Bu soruları Ankara’da yaşayan her vatandaşın kendisine öyle ya da böyle sorduğuna eminim. Düzenlenen birkaç yeşil alana, dağıtılan sıcak çorbalara ve kırsal kalkınma namına sonucu belirsiz teşviklere kanıp kendinizi siyasal kutuplaşmanın bir tarafına ait hissetmeye devam ediyorsanız ayrı tabii. Ben önümüzdeki seçimlerde bununla yetinmemeyi düşünüyorum, yerel seçimler özelinde hayatımda ilk defa.
Ben, Ümitköy’deki evimden çıktığımda metroya mümkün olduğu kadar hızlı ulaşmamı dert edinen bir belediye başkanı istiyorum. Metroyla ulaştığım Ankara’nın tarihi merkezi olan Ulus’ta baktığımda keyif veren yapıları izleyerek arkadaşlarımla çay veya kahve içebileceğim bir ortamın tesisiyle ilgilenebilecek bir yerel yönetim arzuluyorum.

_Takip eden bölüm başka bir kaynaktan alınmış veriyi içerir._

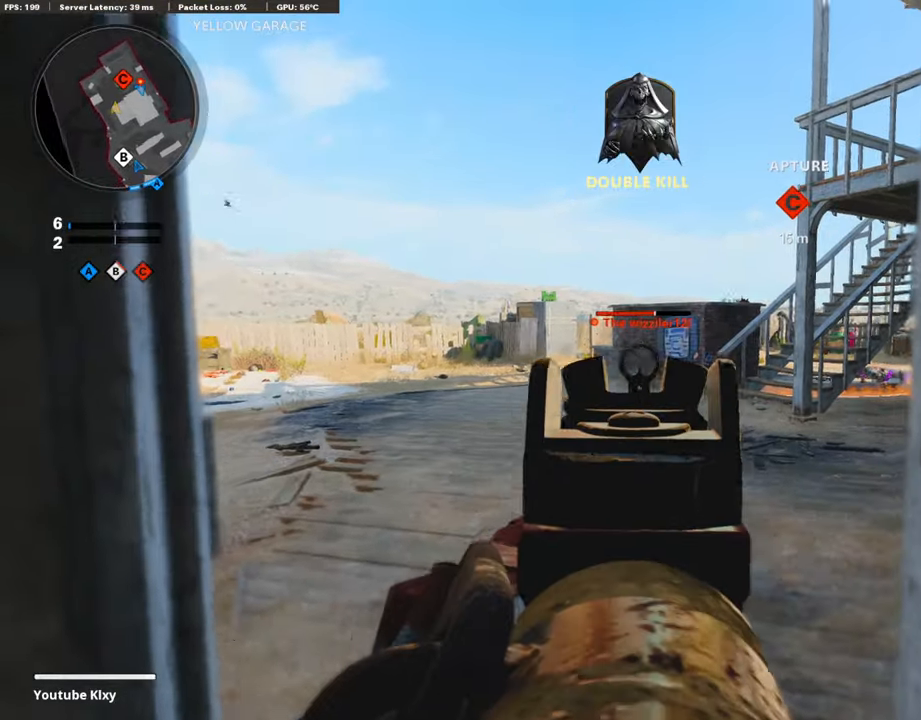
{"buttons": ["L3"], "left_stick": "up", "right_stick": "center", "events": [[34, "L1", "up"], [34, "right_stick", "right"], [134, "R1", "up"], [168, "left_stick", "up-right"], [235, "right_stick", "center"], [252, "SQUARE", "down"], [269, "L3", "down"], [269, "left_stick", "up"], [353, "SQUARE", "up"]]}
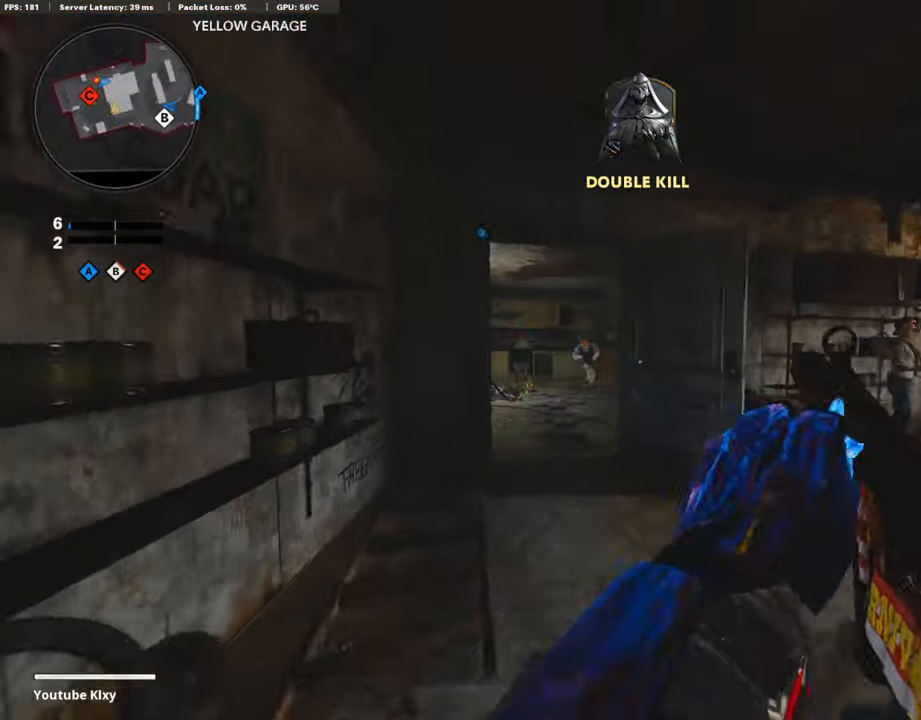
{"buttons": ["L3"], "left_stick": "up-right", "right_stick": "center", "events": [[101, "L3", "up"], [152, "left_stick", "left"], [252, "left_stick", "down"], [286, "right_stick", "right"], [337, "left_stick", "up-right"], [421, "L3", "down"], [488, "right_stick", "center"]]}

Tarihi yapıların kent kültürünün ön plana çıkarılması amacıyla yeniden ele alındığı, Ulus Meydanı’ndan kaleye doğru yürüyüş yapmak istediğimde Yahudi Mahallesi’nden mi geçsem yoksa Hisar Parkı’ndan mı çıksam sorusunu kendime sorduğumda güvenlik açısından hiçbir endişe taşımadığım, o gün önünden geçmek istediğim dükkanlara göre kararımı vereceğim bir Ankara hayal ediyorum. Havalimanına zorlanmadan ulaşabildiğim, trafiği baş ağrıtmayan, mümkünse asfaltın altından akan derelerin güneş ışığına kavuşmasıyla dere kenarında yürüyüş yapabileceğim bir Ankara.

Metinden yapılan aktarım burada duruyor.